Snider v. New River Ins., Etc., Corp., Record No. 3325.
Decision Date | 26 April 1948 |
Docket Number | Record No. 3325. |
Citation | 187 Va. 548 |
Court | Virginia Supreme Court |
Parties | RAY H. SNIDER v. NEW RIVER INSURANCE & REALTY CORPORATION. |
Present, Hudgins, C.J., and Gregory, Eggleston, Spratley, Staples and Miller, JJ.
1. BROKERS — Compensation — Contract to Sell — Verbal Offer Not Sufficient. — A broker employed to sell, as distinguished from a broker employed to find a purchaser ready, willing and able to buy is not entitled to compensation until he effects a sale or procures from his customer a valid and enforceable contract of sale. The procurement of a verbal offer or agreement to purchase is not sufficient.
2. BROKERS — Compensation — Contract to Sell — Case at Bar. — In the instant case, an action to recover broker's commissions on the sale of land, the undertaking of the broker by contract with the owner was to sell the property within the listing period at a stipulated price and upon specified terms, and not merely to procure within that time a purchaser who was ready, willing and able to buy at that price and upon those terms. The evidence on behalf of the broker showed that he entered into a verbal contract with a prospective purchaser but that the purchaser executed no written offer or contract binding him to purchase the property and after the expiration of the listing period the owner agreed to sell the property to another party and declined to consummate the sale to the broker's prospect.
Held: That since the undisputed evidence was that the broker had not performed his undertaking by selling the property he was not entitled to the commission claimed.

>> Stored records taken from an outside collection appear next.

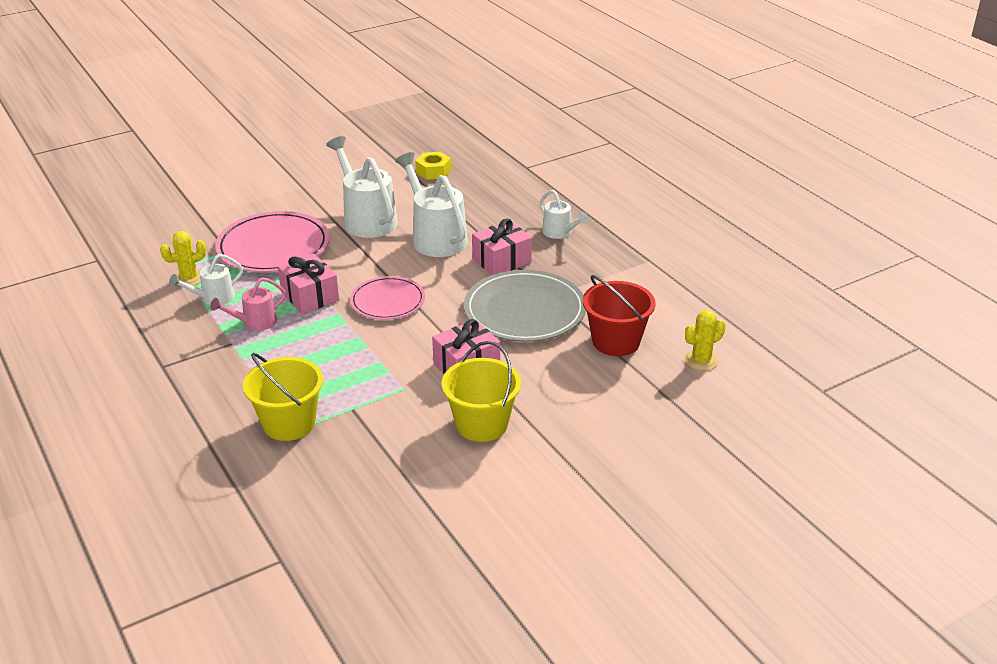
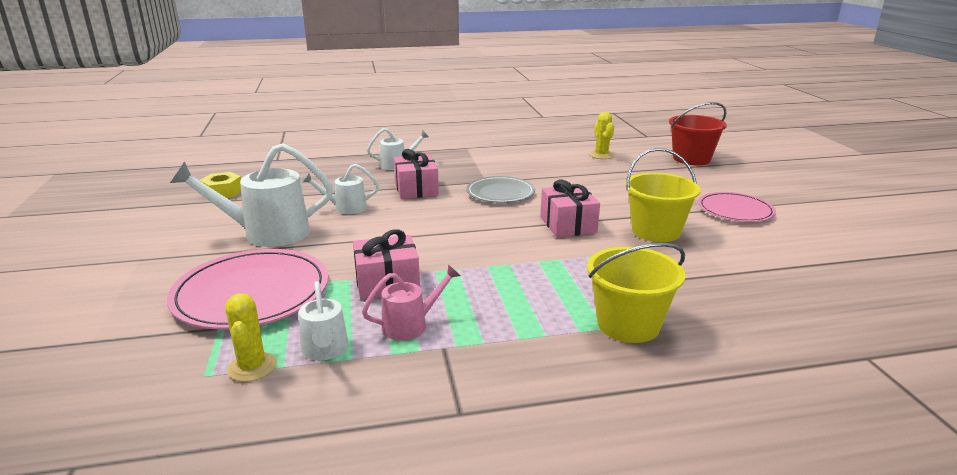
camera: 70 degrees left, 10 degrees down
(254, 322) = (411, 325): pink watering can -> pink watering can turned 105 degrees counterclockwise
(387, 301) = (436, 243): pink plate -> pink plate (735, 210)
(435, 237) = (345, 208): white watering can -> white watering can, size x0.55
(524, 310) = (500, 193): grey plate -> grey plate, size x0.62
(616, 341) = (564, 172): red bucket -> red bucket (691, 159)

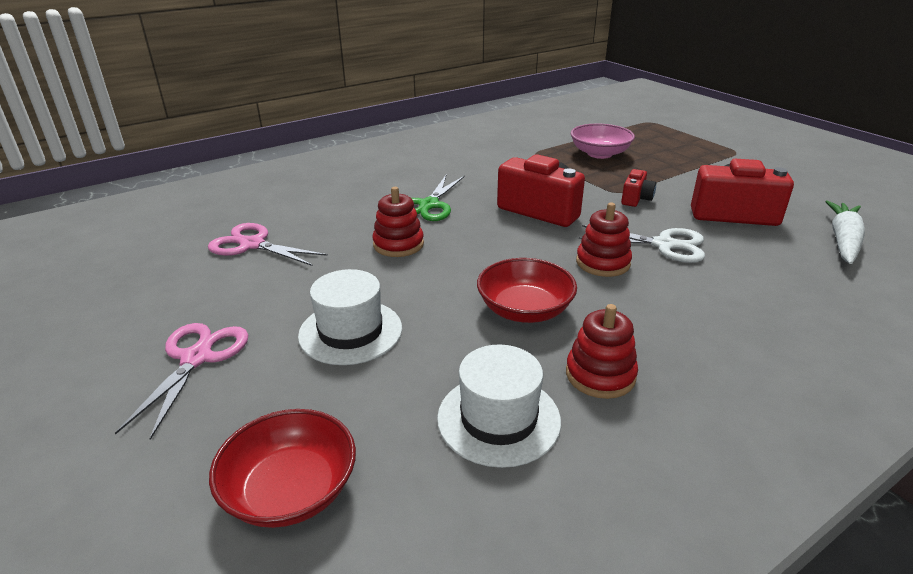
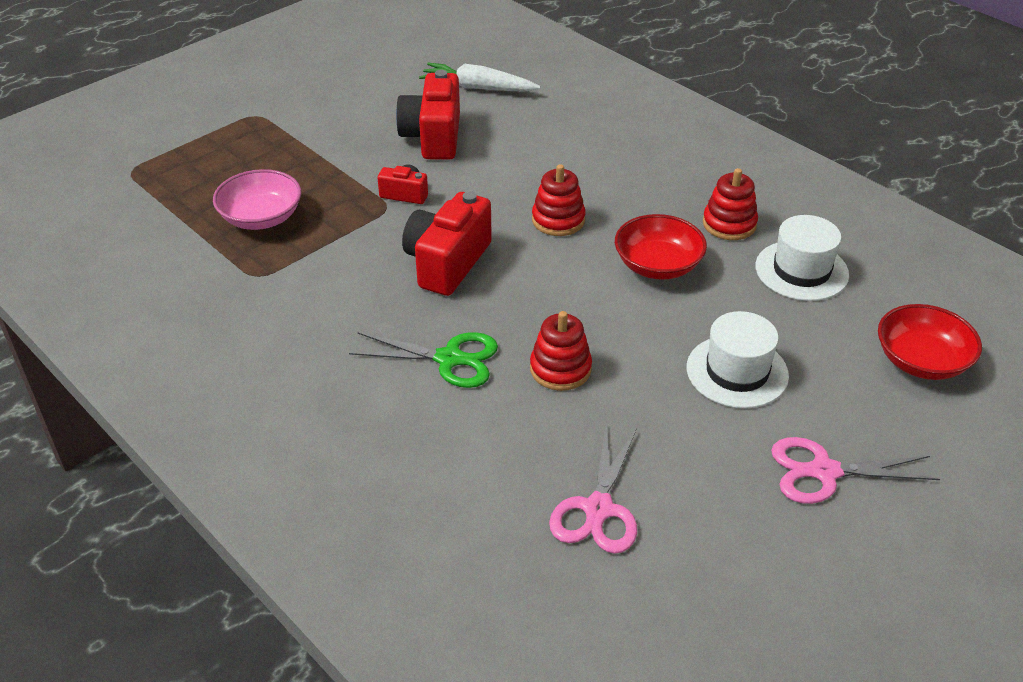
camera: 100 degrees left, 10 degrees up
(664, 245) = (511, 182): white scissors -> none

3. BROKERS — Commission — Contract to Sell — Time of Raising Objection to Fact that Verbal Contract Alone Was Made — Case at Bar. — In the instant case, an action to recover broker's commissions on the sale of land, the undertaking of the broker by contract with the owner was to sell the property within the listing period at a stipulated price and upon specified terms, and not merely to procure within that time a purchaser who was ready, willing and able to buy at that price and upon those terms. The evidence on behalf of the broker showed that he entered into a verbal contract with a prospective purchaser but that the purchaser executed no written offer or contract binding him to purchase the property and after the expiration of the listing period the owner agreed to sell the property to another party and declined to consummate the sale to the broker's prospect. The contention was made that the defendant, seller, was precluded by Rule 22 of the Supreme Court of Appeals from relying upon the defense that the broker procured from the prospective purchaser a mere verbal contract to buy the property, because the point was not made in the court below that such a contract was unenforceable under the statute of frauds.

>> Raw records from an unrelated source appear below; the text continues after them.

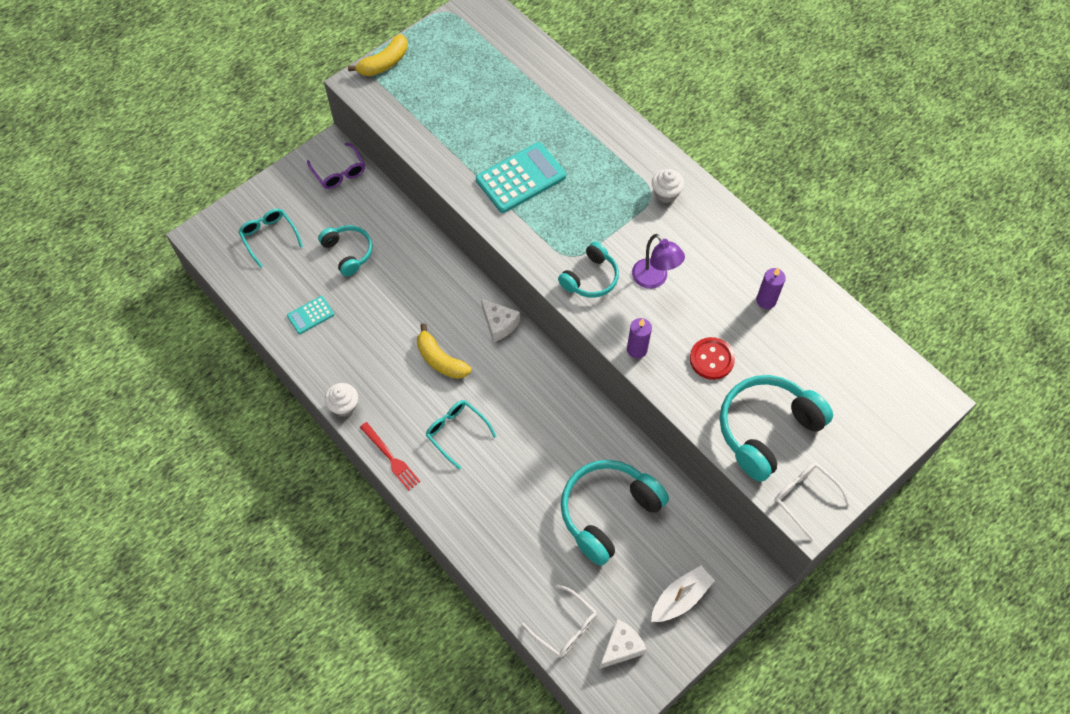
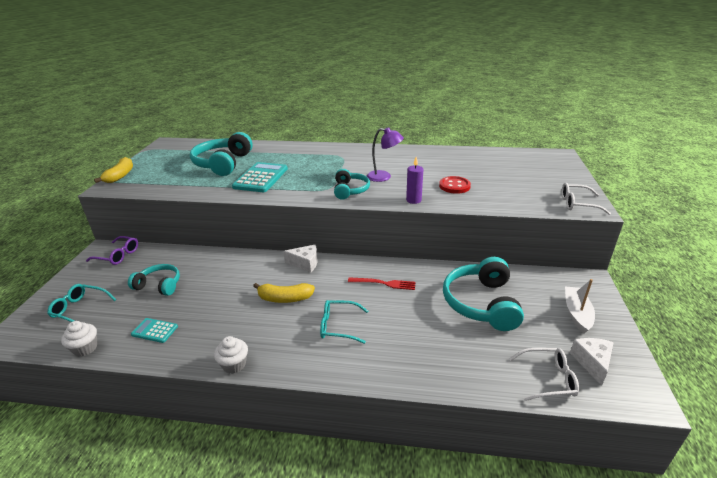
camera: 40 degrees left, 30 degrees down
(310, 315) = (155, 330): turquoise calculator -> turquoise calculator turned 90 degrees clockwise
(391, 458) = (307, 371): red fork -> red fork (385, 283)
(666, 194) = (348, 154): white cupcake -> white cupcake (85, 348)
(766, 300) = (445, 161): purple candle -> none
(766, 429) = (519, 193): turquoise headphones -> turquoise headphones (223, 163)

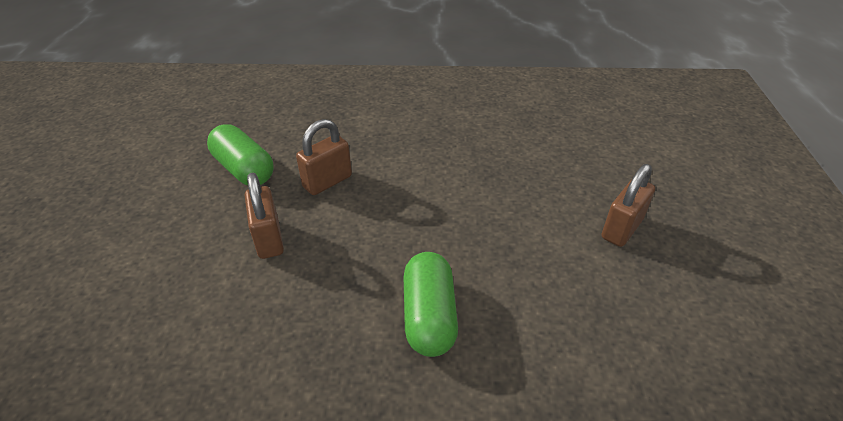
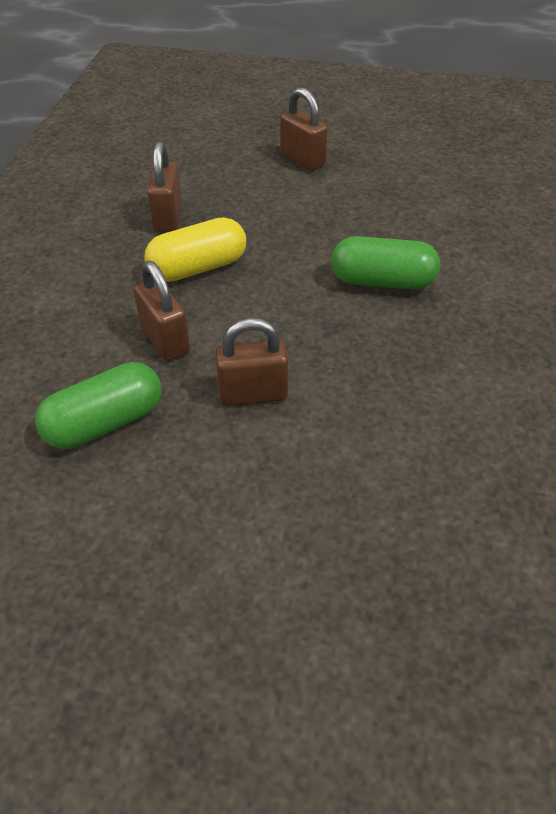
camera: 80 degrees left, 5 degrees up
(418, 184) = (198, 268): none -> yellow capsule
(481, 155) = (168, 217): none -> brown padlock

Held: That there was no merit in the contention since the defendant was not raising the question of the statute of frauds in the Supreme Court of Appeals but was relying upon the defense that the evidence of the plaintiff broker was fatally insufficient in that it failed to show that the broker had effected a sale of the property by procuring a written enforceable contract signed by the prospective purchaser.
Error to a judgment of the Circuit Court of Giles county. Hon. Vincent L. Sexton, Jr., judge presiding.

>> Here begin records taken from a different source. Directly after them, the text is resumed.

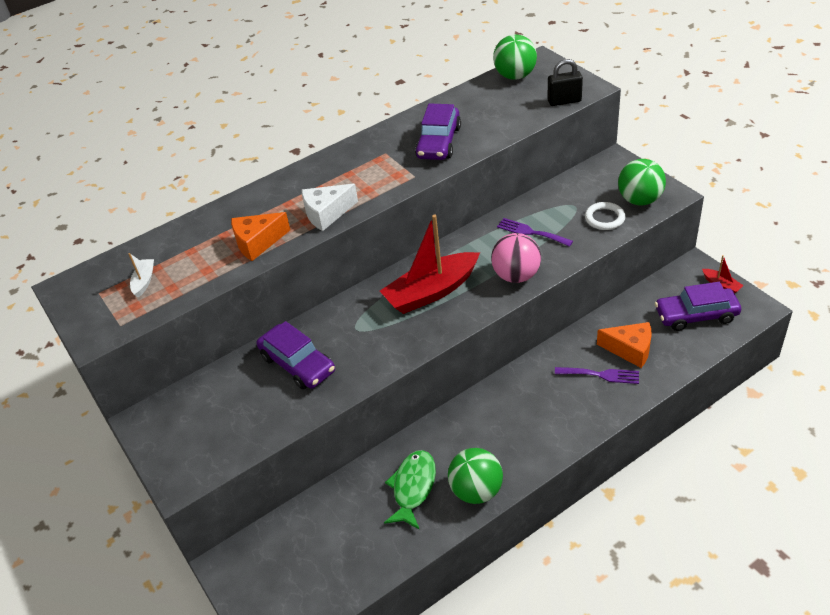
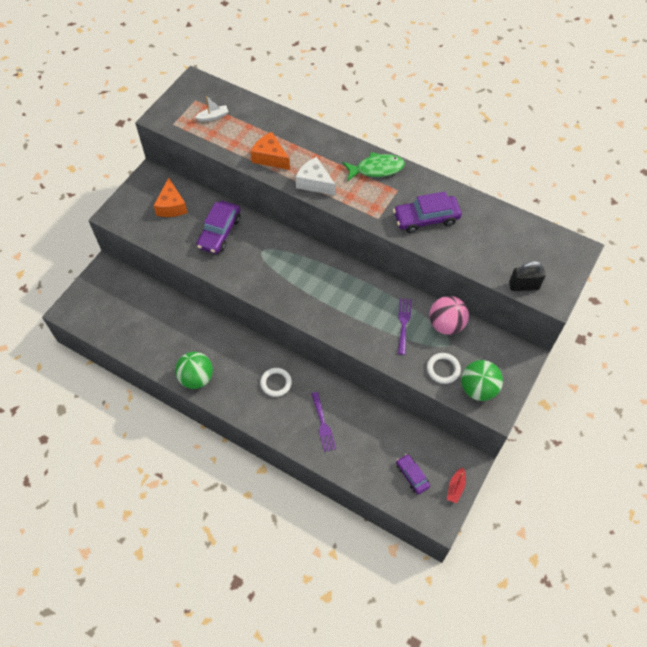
camera: 60 degrees right, 15 degrees up
(413, 487) = (187, 342): green fish -> green fish (376, 169)
(431, 292) = (313, 281): red boat -> none
(515, 76) = (543, 239): green ball -> none
(516, 276) = (351, 328): pink ball -> pink ball (446, 325)
(523, 405) = (276, 383): none -> white ring
(564, 101) = (523, 286): black padlock -> black padlock turned 60 degrees counterclockwise
(630, 350) = (355, 437): orange cheese -> orange cheese (171, 206)
(696, 315) = (412, 476): purple car -> purple car, size x0.61

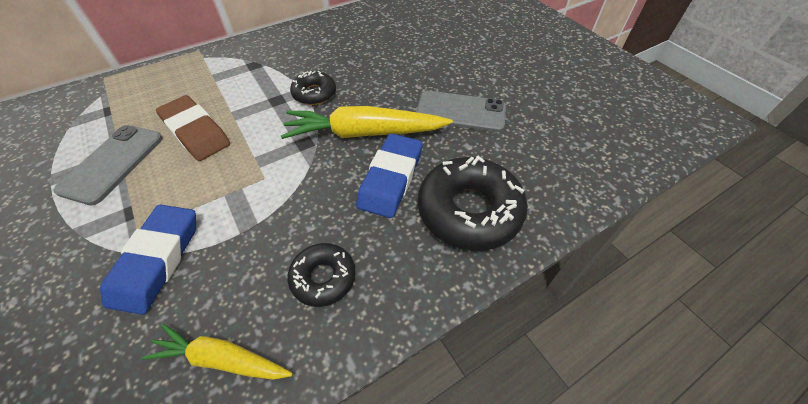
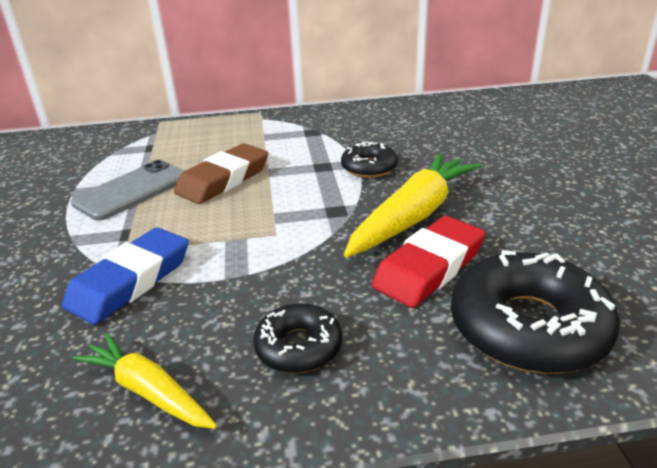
camera: 25 degrees right, 20 degrees down
(196, 132) = (223, 180): brown eraser -> brown eraser turned 60 degrees clockwise
(364, 133) = (413, 215): yellow carrot -> yellow carrot turned 105 degrees clockwise
(390, 178) = (429, 267): blue eraser -> red eraser
(460, 112) = (557, 217): grey phone -> none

The opinion states the case.
W. B. Snidow, for the plaintiff in error.
J. Livingstone Dillow and A. M. Harman, Jr., for the defendant in error.
New River Insurance & Realty Corporation, a real-estate broker, filed a suit against Ray H. Snider to recover the sum of $500 for commissions, claimed to be due under the terms of a written contract, for effecting a sale of certain real estate owned by the defendant, Snider, in the town of Pearisburg, Virginia. The trial below resulted in a verdict and judgment in favor of the plaintiff broker for the amount claimed and the matter is before us on a writ of error granted the defendant property owner.
The principal contention, and the only one which we need consider, is that the evidence is insufficient to sustain the verdict and judgment complained of. For convenience we shall refer to the parties as they appeared in the court below.